ACTIVITY:
Within the records below, find each line that holds the string "Tabelle", then copy it.

Rendered images with source text:
**********
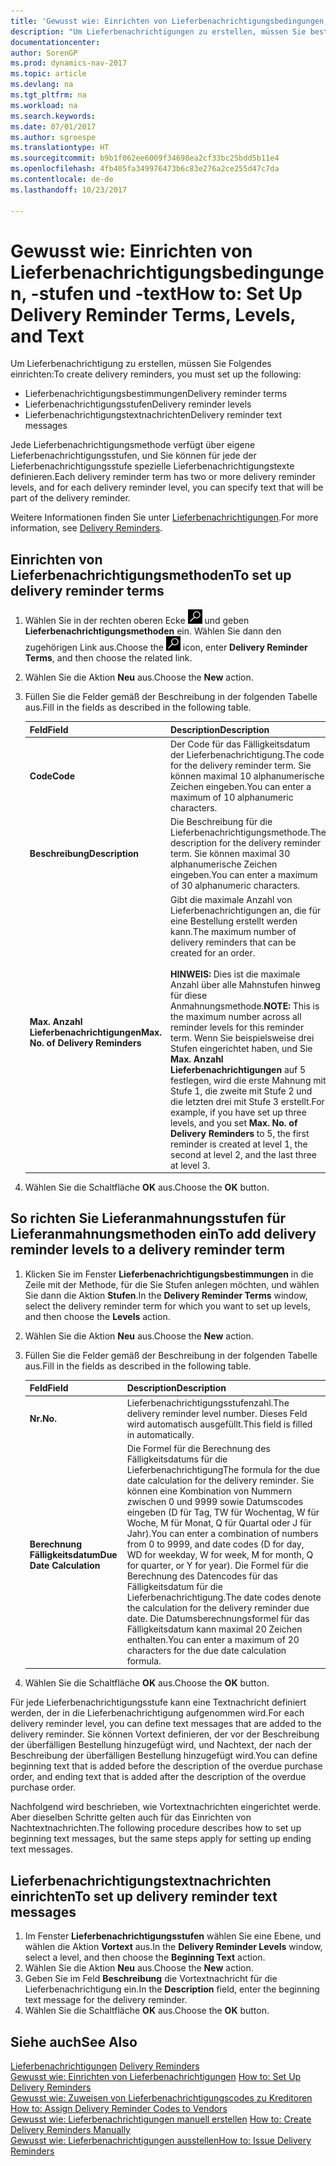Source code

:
 ```yaml
---
title: 'Gewusst wie: Einrichten von Lieferbenachrichtigungsbedingungen, -stufen und -text'
description: "Um Lieferbenachrichtigungen zu erstellen, müssen Sie bestimmte Einrichtungen festlegen."
documentationcenter: 
author: SorenGP
ms.prod: dynamics-nav-2017
ms.topic: article
ms.devlang: na
ms.tgt_pltfrm: na
ms.workload: na
ms.search.keywords: 
ms.date: 07/01/2017
ms.author: sgroespe
ms.translationtype: HT
ms.sourcegitcommit: b9b1f062ee6009f34698ea2cf33bc25bdd5b11e4
ms.openlocfilehash: 4fb405fa349976473b6c83e276a2ce255d47c7da
ms.contentlocale: de-de
ms.lasthandoff: 10/23/2017

---
```

# <a name="how-to-set-up-delivery-reminder-terms-levels-and-text"></a><span data-ttu-id="bf3b3-103">Gewusst wie: Einrichten von Lieferbenachrichtigungsbedingungen, -stufen und -text</span><span class="sxs-lookup"><span data-stu-id="bf3b3-103">How to: Set Up Delivery Reminder Terms, Levels, and Text</span></span>
<span data-ttu-id="bf3b3-104">Um Lieferbenachrichtigung zu erstellen, müssen Sie Folgendes einrichten:</span><span class="sxs-lookup"><span data-stu-id="bf3b3-104">To create delivery reminders, you must set up the following:</span></span>  

- <span data-ttu-id="bf3b3-105">Lieferbenachrichtigungsbestimmungen</span><span class="sxs-lookup"><span data-stu-id="bf3b3-105">Delivery reminder terms</span></span>  
- <span data-ttu-id="bf3b3-106">Lieferbenachrichtigungsstufen</span><span class="sxs-lookup"><span data-stu-id="bf3b3-106">Delivery reminder levels</span></span>  
- <span data-ttu-id="bf3b3-107">Lieferbenachrichtigungstextnachrichten</span><span class="sxs-lookup"><span data-stu-id="bf3b3-107">Delivery reminder text messages</span></span>  

<span data-ttu-id="bf3b3-108">Jede Lieferbenachrichtigungsmethode verfügt über eigene Lieferbenachrichtigungsstufen, und Sie können für jede der Lieferbenachrichtigungsstufe spezielle Lieferbenachrichtigungstexte definieren.</span><span class="sxs-lookup"><span data-stu-id="bf3b3-108">Each delivery reminder term has two or more delivery reminder levels, and for each delivery reminder level, you can specify text that will be part of the delivery reminder.</span></span>  

<span data-ttu-id="bf3b3-109">Weitere Informationen finden Sie unter [Lieferbenachrichtigungen](delivery-reminders.md).</span><span class="sxs-lookup"><span data-stu-id="bf3b3-109">For more information, see [Delivery Reminders](delivery-reminders.md).</span></span>  

## <a name="to-set-up-delivery-reminder-terms"></a><span data-ttu-id="bf3b3-110">Einrichten von Lieferbenachrichtigungsmethoden</span><span class="sxs-lookup"><span data-stu-id="bf3b3-110">To set up delivery reminder terms</span></span>  

1.  <span data-ttu-id="bf3b3-111">Wählen Sie in der rechten oberen Ecke ![Nach Seite oder Bericht suchen](../../media/ui-search/search_small.png "Symbol nach Seite oder Bericht suchen") und geben **Lieferbenachrichtigungsmethoden** ein. Wählen Sie dann den zugehörigen Link aus.</span><span class="sxs-lookup"><span data-stu-id="bf3b3-111">Choose the ![Search for Page or Report](../../media/ui-search/search_small.png "Search for Page or Report icon") icon, enter **Delivery Reminder Terms**, and then choose the related link.</span></span>  
2.  <span data-ttu-id="bf3b3-112">Wählen Sie die Aktion **Neu** aus.</span><span class="sxs-lookup"><span data-stu-id="bf3b3-112">Choose the **New** action.</span></span>  
3.  <span data-ttu-id="bf3b3-113">Füllen Sie die Felder gemäß der Beschreibung in der folgenden Tabelle aus.</span><span class="sxs-lookup"><span data-stu-id="bf3b3-113">Fill in the fields as described in the following table.</span></span>  

    |<span data-ttu-id="bf3b3-114">Feld</span><span class="sxs-lookup"><span data-stu-id="bf3b3-114">Field</span></span>|<span data-ttu-id="bf3b3-115">Description</span><span class="sxs-lookup"><span data-stu-id="bf3b3-115">Description</span></span>|  
    |---------------------------------|---------------------------------------|  
    |<span data-ttu-id="bf3b3-116">**Code**</span><span class="sxs-lookup"><span data-stu-id="bf3b3-116">**Code**</span></span>|<span data-ttu-id="bf3b3-117">Der Code für das Fälligkeitsdatum der Lieferbenachrichtigung.</span><span class="sxs-lookup"><span data-stu-id="bf3b3-117">The code for the delivery reminder term.</span></span> <span data-ttu-id="bf3b3-118">Sie können maximal 10 alphanumerische Zeichen eingeben.</span><span class="sxs-lookup"><span data-stu-id="bf3b3-118">You can enter a maximum of 10 alphanumeric characters.</span></span>|  
    |<span data-ttu-id="bf3b3-119">**Beschreibung**</span><span class="sxs-lookup"><span data-stu-id="bf3b3-119">**Description**</span></span>|<span data-ttu-id="bf3b3-120">Die Beschreibung für die Lieferbenachrichtigungsmethode.</span><span class="sxs-lookup"><span data-stu-id="bf3b3-120">The description for the delivery reminder term.</span></span> <span data-ttu-id="bf3b3-121">Sie können maximal 30 alphanumerische Zeichen eingeben.</span><span class="sxs-lookup"><span data-stu-id="bf3b3-121">You can enter a maximum of 30 alphanumeric characters.</span></span>|  
    |<span data-ttu-id="bf3b3-122">**Max. Anzahl Lieferbenachrichtigungen**</span><span class="sxs-lookup"><span data-stu-id="bf3b3-122">**Max. No. of Delivery Reminders**</span></span>|<span data-ttu-id="bf3b3-123">Gibt die maximale Anzahl von Lieferbenachrichtigungen an, die für eine Bestellung erstellt werden kann.</span><span class="sxs-lookup"><span data-stu-id="bf3b3-123">The maximum number of delivery reminders that can be created for an order.</span></span><br /><br /> <span data-ttu-id="bf3b3-124">**HINWEIS:** Dies ist die maximale Anzahl über alle Mahnstufen hinweg für diese Anmahnungsmethode.</span><span class="sxs-lookup"><span data-stu-id="bf3b3-124">**NOTE:** This is the maximum number across all reminder levels for this reminder term.</span></span> <span data-ttu-id="bf3b3-125">Wenn Sie beispielsweise drei Stufen eingerichtet haben, und Sie **Max. Anzahl Lieferbenachrichtigungen** auf 5 festlegen, wird die erste Mahnung mit Stufe 1, die zweite mit Stufe 2 und die letzten drei mit Stufe 3 erstellt.</span><span class="sxs-lookup"><span data-stu-id="bf3b3-125">For example, if you have set up three levels, and you set **Max. No. of Delivery Reminders** to 5, the first reminder is created at level 1, the second at level 2, and the last three at level 3.</span></span>|  

4.  <span data-ttu-id="bf3b3-126">Wählen Sie die Schaltfläche **OK** aus.</span><span class="sxs-lookup"><span data-stu-id="bf3b3-126">Choose the **OK** button.</span></span>  

## <a name="to-add-delivery-reminder-levels-to-a-delivery-reminder-term"></a><span data-ttu-id="bf3b3-127">So richten Sie Lieferanmahnungsstufen für Lieferanmahnungsmethoden ein</span><span class="sxs-lookup"><span data-stu-id="bf3b3-127">To add delivery reminder levels to a delivery reminder term</span></span>  

1.  <span data-ttu-id="bf3b3-128">Klicken Sie im Fenster **Lieferbenachrichtigungsbestimmungen** in die Zeile mit der Methode, für die Sie Stufen anlegen möchten, und wählen Sie dann die Aktion **Stufen**.</span><span class="sxs-lookup"><span data-stu-id="bf3b3-128">In the **Delivery Reminder Terms** window, select the delivery reminder term for which you want to set up levels, and then choose the **Levels** action.</span></span>  
2.  <span data-ttu-id="bf3b3-129">Wählen Sie die Aktion **Neu** aus.</span><span class="sxs-lookup"><span data-stu-id="bf3b3-129">Choose the **New** action.</span></span>  
3.  <span data-ttu-id="bf3b3-130">Füllen Sie die Felder gemäß der Beschreibung in der folgenden Tabelle aus.</span><span class="sxs-lookup"><span data-stu-id="bf3b3-130">Fill in the fields as described in the following table.</span></span>  

    |<span data-ttu-id="bf3b3-131">Feld</span><span class="sxs-lookup"><span data-stu-id="bf3b3-131">Field</span></span>|<span data-ttu-id="bf3b3-132">Description</span><span class="sxs-lookup"><span data-stu-id="bf3b3-132">Description</span></span>|  
    |---------------------------------|---------------------------------------|  
    |<span data-ttu-id="bf3b3-133">**Nr.**</span><span class="sxs-lookup"><span data-stu-id="bf3b3-133">**No.**</span></span>|<span data-ttu-id="bf3b3-134">Lieferbenachrichtigungsstufenzahl.</span><span class="sxs-lookup"><span data-stu-id="bf3b3-134">The delivery reminder level number.</span></span> <span data-ttu-id="bf3b3-135">Dieses Feld wird automatisch ausgefüllt.</span><span class="sxs-lookup"><span data-stu-id="bf3b3-135">This field is filled in automatically.</span></span>|  
    |<span data-ttu-id="bf3b3-136">**Berechnung Fälligkeitsdatum**</span><span class="sxs-lookup"><span data-stu-id="bf3b3-136">**Due Date Calculation**</span></span>|<span data-ttu-id="bf3b3-137">Die Formel für die Berechnung des Fälligkeitsdatums für die Lieferbenachrichtigung</span><span class="sxs-lookup"><span data-stu-id="bf3b3-137">The formula for the due date calculation for the delivery reminder.</span></span> <span data-ttu-id="bf3b3-138">Sie können eine Kombination von Nummern zwischen 0 und 9999 sowie Datumscodes eingeben (D für Tag, TW für Wochentag, W für Woche, M für Monat, Q für Quartal oder J für Jahr).</span><span class="sxs-lookup"><span data-stu-id="bf3b3-138">You can enter a combination of numbers from 0 to 9999, and date codes (D for day, WD for weekday, W for week, M for month, Q for quarter, or Y for year).</span></span> <span data-ttu-id="bf3b3-139">Die Formel für die Berechnung des Datencodes für das Fälligkeitsdatum für die Lieferbenachrichtigung.</span><span class="sxs-lookup"><span data-stu-id="bf3b3-139">The date codes denote the calculation for the delivery reminder due date.</span></span> <span data-ttu-id="bf3b3-140">Die Datumsberechnungsformel für das Fälligkeitsdatum kann maximal 20 Zeichen enthalten.</span><span class="sxs-lookup"><span data-stu-id="bf3b3-140">You can enter a maximum of 20 characters for the due date calculation formula.</span></span>|  

4.  <span data-ttu-id="bf3b3-141">Wählen Sie die Schaltfläche **OK** aus.</span><span class="sxs-lookup"><span data-stu-id="bf3b3-141">Choose the **OK** button.</span></span>  

<span data-ttu-id="bf3b3-142">Für jede Lieferbenachrichtigungsstufe kann eine Textnachricht definiert werden, der in die Lieferbenachrichtigung aufgenommen wird.</span><span class="sxs-lookup"><span data-stu-id="bf3b3-142">For each delivery reminder level, you can define text messages that are added to the delivery reminder.</span></span> <span data-ttu-id="bf3b3-143">Sie können Vortext definieren, der vor der Beschreibung der überfälligen Bestellung hinzugefügt wird, und Nachtext, der nach der Beschreibung der überfälligen Bestellung hinzugefügt wird.</span><span class="sxs-lookup"><span data-stu-id="bf3b3-143">You can define beginning text that is added before the description of the overdue purchase order, and ending text that is added after the description of the overdue purchase order.</span></span>  

<span data-ttu-id="bf3b3-144">Nachfolgend wird beschrieben, wie Vortextnachrichten eingerichtet werde. Aber dieselben Schritte gelten auch für das Einrichten von Nachtextnachrichten.</span><span class="sxs-lookup"><span data-stu-id="bf3b3-144">The following procedure describes how to set up beginning text messages, but the same steps apply for setting up ending text messages.</span></span>  

## <a name="to-set-up-delivery-reminder-text-messages"></a><span data-ttu-id="bf3b3-145">Lieferbenachrichtigungstextnachrichten einrichten</span><span class="sxs-lookup"><span data-stu-id="bf3b3-145">To set up delivery reminder text messages</span></span>  

1.  <span data-ttu-id="bf3b3-146">Im Fenster **Lieferbenachrichtigungsstufen** wählen Sie eine Ebene, und wählen die Aktion **Vortext** aus.</span><span class="sxs-lookup"><span data-stu-id="bf3b3-146">In the **Delivery Reminder Levels** window, select a level, and then choose the **Beginning Text** action.</span></span>  
2.  <span data-ttu-id="bf3b3-147">Wählen Sie die Aktion **Neu** aus.</span><span class="sxs-lookup"><span data-stu-id="bf3b3-147">Choose the **New** action.</span></span>  
3.  <span data-ttu-id="bf3b3-148">Geben Sie im Feld **Beschreibung** die Vortextnachricht für die Lieferbenachrichtigung ein.</span><span class="sxs-lookup"><span data-stu-id="bf3b3-148">In the **Description** field, enter the beginning text message for the delivery reminder.</span></span>  
4.  <span data-ttu-id="bf3b3-149">Wählen Sie die Schaltfläche **OK** aus.</span><span class="sxs-lookup"><span data-stu-id="bf3b3-149">Choose the **OK** button.</span></span>  

## <a name="see-also"></a><span data-ttu-id="bf3b3-150">Siehe auch</span><span class="sxs-lookup"><span data-stu-id="bf3b3-150">See Also</span></span>  
 <span data-ttu-id="bf3b3-151">[Lieferbenachrichtigungen](delivery-reminders.md) </span><span class="sxs-lookup"><span data-stu-id="bf3b3-151">[Delivery Reminders](delivery-reminders.md) </span></span>  
 <span data-ttu-id="bf3b3-152">[Gewusst wie: Einrichten von Lieferbenachrichtigungen](how-to-set-up-delivery-reminders.md) </span><span class="sxs-lookup"><span data-stu-id="bf3b3-152">[How to: Set Up Delivery Reminders](how-to-set-up-delivery-reminders.md) </span></span>  
 <span data-ttu-id="bf3b3-153">[Gewusst wie: Zuweisen von Lieferbenachrichtigungscodes zu Kreditoren](how-to-assign-delivery-reminder-codes-to-vendors.md) </span><span class="sxs-lookup"><span data-stu-id="bf3b3-153">[How to: Assign Delivery Reminder Codes to Vendors](how-to-assign-delivery-reminder-codes-to-vendors.md) </span></span>  
 <span data-ttu-id="bf3b3-154">[Gewusst wie: Lieferbenachrichtigungen manuell erstellen](how-to-create-delivery-reminders-manually.md) </span><span class="sxs-lookup"><span data-stu-id="bf3b3-154">[How to: Create Delivery Reminders Manually](how-to-create-delivery-reminders-manually.md) </span></span>  
 [<span data-ttu-id="bf3b3-155">Gewusst wie: Lieferbenachrichtigungen ausstellen</span><span class="sxs-lookup"><span data-stu-id="bf3b3-155">How to: Issue Delivery Reminders</span></span>](how-to-issue-delivery-reminders.md)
**********
EXERCISE RESULT:
3.  <span data-ttu-id="bf3b3-113">Füllen Sie die Felder gemäß der Beschreibung in der folgenden Tabelle aus.</span><span class="sxs-lookup"><span data-stu-id="bf3b3-113">Fill in the fields as described in the following table.</span></span>  
3.  <span data-ttu-id="bf3b3-130">Füllen Sie die Felder gemäß der Beschreibung in der folgenden Tabelle aus.</span><span class="sxs-lookup"><span data-stu-id="bf3b3-130">Fill in the fields as described in the following table.</span></span>  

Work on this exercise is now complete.